-- WHAT IS EXPECTED --
Which lines in the entries below contain the string "nicht"? Show each of them in full.

::: GIVEN DATA :::

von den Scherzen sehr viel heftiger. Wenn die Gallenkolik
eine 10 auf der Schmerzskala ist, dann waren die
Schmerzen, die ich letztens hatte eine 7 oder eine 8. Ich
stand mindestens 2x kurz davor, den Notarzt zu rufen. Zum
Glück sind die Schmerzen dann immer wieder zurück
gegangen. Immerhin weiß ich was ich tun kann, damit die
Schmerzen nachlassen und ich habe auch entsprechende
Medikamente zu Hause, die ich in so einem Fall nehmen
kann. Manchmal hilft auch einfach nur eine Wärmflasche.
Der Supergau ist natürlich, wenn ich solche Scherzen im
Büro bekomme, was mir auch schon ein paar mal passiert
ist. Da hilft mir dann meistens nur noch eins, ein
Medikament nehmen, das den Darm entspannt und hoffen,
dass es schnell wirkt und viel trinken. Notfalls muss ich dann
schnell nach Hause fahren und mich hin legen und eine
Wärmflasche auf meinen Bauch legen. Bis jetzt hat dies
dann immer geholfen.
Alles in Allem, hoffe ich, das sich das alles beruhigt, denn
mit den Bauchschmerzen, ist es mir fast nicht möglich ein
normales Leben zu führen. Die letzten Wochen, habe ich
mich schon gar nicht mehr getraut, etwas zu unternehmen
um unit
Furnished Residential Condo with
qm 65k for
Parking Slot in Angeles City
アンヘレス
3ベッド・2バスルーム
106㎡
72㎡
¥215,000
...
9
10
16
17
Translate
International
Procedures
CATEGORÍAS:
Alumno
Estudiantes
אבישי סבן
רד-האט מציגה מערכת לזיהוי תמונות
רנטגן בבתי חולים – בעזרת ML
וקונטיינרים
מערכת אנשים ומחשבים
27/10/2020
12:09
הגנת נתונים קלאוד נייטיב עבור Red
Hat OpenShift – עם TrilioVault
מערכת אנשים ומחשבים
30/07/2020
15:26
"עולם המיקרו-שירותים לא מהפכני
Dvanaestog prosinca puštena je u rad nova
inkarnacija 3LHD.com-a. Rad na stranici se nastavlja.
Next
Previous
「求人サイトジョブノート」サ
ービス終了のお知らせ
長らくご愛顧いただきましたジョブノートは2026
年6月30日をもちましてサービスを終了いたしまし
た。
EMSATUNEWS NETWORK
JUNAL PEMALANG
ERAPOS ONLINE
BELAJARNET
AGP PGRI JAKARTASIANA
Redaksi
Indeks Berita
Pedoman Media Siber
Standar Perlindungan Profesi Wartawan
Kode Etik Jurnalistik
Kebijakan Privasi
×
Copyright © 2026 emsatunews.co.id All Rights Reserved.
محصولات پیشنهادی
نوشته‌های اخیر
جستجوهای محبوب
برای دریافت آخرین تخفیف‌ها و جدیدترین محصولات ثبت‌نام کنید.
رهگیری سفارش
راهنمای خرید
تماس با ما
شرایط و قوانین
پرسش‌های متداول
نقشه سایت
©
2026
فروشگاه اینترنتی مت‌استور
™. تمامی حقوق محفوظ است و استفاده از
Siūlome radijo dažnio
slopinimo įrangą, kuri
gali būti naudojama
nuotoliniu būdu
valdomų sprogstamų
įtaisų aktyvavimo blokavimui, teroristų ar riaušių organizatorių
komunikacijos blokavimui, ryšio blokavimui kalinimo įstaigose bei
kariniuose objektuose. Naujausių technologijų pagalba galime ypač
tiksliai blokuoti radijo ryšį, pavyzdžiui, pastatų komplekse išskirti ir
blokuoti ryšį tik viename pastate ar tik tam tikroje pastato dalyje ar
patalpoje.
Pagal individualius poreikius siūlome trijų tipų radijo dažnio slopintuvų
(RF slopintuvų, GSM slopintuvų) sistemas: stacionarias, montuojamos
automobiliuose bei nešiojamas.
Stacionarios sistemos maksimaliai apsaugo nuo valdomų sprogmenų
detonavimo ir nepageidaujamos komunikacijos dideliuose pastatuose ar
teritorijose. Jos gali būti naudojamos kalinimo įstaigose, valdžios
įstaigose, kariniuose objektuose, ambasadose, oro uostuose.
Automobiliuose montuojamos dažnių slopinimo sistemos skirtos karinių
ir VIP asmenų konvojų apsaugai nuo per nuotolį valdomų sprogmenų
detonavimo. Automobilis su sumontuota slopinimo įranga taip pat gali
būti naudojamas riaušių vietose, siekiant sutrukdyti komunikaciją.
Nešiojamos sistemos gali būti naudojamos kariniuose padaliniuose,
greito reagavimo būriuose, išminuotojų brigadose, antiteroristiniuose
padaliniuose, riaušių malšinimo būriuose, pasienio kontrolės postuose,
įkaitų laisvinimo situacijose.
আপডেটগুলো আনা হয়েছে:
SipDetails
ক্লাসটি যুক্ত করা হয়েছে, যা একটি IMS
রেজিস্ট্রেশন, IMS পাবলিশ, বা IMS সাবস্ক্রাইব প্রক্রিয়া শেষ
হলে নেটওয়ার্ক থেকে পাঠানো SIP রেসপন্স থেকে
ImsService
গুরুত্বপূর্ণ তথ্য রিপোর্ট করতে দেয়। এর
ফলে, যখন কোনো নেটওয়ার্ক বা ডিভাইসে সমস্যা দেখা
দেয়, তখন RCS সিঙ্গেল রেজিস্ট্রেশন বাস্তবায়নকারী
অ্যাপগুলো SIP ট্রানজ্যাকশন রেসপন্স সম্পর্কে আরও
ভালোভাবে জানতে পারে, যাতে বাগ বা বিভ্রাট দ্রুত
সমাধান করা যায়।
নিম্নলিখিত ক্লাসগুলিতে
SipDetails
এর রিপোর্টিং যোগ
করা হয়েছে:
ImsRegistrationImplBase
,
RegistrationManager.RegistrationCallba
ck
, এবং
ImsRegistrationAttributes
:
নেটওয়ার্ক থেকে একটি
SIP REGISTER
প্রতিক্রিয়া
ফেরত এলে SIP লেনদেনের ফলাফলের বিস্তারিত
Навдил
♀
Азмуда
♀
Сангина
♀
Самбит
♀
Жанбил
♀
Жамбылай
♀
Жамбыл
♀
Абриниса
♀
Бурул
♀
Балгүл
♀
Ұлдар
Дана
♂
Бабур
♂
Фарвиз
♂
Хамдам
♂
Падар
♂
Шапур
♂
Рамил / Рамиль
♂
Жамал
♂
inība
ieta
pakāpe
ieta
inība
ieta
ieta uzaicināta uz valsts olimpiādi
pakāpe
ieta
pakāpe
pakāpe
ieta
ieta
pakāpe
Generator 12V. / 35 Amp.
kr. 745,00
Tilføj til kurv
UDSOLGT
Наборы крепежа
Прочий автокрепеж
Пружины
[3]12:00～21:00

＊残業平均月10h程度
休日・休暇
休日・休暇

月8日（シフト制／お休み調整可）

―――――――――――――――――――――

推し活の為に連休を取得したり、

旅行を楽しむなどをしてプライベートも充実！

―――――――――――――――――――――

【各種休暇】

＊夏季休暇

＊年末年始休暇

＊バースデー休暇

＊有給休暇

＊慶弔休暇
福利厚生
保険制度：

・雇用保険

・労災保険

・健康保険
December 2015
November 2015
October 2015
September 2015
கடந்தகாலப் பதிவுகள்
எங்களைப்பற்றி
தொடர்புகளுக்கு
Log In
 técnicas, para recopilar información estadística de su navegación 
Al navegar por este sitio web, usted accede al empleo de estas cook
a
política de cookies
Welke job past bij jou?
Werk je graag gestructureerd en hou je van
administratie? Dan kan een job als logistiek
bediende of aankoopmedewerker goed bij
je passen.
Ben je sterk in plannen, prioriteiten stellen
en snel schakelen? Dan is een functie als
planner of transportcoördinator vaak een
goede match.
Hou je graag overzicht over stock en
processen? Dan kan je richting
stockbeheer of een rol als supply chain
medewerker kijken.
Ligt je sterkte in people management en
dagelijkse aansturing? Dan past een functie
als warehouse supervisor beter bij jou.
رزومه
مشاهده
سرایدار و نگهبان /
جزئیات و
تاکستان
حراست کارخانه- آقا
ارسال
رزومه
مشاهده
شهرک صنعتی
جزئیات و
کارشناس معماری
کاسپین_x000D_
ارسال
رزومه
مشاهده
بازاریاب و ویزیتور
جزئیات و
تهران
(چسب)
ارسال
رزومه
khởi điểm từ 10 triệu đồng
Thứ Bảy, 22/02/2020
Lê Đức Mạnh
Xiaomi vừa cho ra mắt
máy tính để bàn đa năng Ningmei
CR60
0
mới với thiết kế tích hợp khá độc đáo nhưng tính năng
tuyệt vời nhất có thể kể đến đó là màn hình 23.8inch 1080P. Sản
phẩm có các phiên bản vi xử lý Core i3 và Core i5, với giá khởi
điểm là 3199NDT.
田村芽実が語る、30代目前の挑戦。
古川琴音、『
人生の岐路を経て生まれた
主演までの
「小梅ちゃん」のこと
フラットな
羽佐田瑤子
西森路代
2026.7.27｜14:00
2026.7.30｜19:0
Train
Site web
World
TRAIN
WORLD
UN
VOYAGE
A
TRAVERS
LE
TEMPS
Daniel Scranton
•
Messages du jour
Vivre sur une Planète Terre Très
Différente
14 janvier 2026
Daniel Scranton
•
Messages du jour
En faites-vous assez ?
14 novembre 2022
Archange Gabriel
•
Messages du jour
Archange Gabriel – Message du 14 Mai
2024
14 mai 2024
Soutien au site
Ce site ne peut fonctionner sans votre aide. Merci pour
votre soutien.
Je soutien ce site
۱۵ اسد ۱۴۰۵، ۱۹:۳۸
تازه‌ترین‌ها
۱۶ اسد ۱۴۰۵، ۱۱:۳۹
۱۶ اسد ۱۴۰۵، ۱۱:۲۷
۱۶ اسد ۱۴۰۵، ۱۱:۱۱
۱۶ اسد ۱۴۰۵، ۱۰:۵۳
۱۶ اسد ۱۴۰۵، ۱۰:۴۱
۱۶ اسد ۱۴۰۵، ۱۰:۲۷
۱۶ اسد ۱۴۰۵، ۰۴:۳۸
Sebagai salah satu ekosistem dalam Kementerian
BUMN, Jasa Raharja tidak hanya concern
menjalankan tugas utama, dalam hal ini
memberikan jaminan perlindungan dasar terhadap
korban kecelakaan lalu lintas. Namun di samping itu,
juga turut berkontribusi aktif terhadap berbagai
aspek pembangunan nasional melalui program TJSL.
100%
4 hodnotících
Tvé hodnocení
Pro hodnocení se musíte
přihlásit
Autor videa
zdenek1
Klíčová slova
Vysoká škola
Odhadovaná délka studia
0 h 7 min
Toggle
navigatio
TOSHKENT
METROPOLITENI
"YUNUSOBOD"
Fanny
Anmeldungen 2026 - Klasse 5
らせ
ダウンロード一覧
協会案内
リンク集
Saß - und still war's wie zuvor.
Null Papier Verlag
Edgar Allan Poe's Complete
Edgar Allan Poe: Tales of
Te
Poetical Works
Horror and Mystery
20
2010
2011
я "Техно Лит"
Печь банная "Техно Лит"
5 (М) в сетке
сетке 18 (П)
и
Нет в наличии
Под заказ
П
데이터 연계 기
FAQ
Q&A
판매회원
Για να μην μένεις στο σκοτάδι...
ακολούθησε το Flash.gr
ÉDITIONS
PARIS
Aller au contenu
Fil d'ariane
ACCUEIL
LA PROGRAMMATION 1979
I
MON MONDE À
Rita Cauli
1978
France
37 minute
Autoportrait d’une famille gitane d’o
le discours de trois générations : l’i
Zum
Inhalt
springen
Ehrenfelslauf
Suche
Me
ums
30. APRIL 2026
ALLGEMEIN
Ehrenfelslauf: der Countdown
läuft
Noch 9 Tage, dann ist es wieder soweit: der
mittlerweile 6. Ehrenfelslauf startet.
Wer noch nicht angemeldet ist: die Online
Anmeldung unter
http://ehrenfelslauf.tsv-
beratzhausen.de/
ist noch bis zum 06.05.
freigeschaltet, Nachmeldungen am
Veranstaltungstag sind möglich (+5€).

:::

-- COMPLETED TASK --
mit den Bauchschmerzen, ist es mir fast nicht möglich ein
mich schon gar nicht mehr getraut, etwas zu unternehmen
Wer noch nicht angemeldet ist: die Online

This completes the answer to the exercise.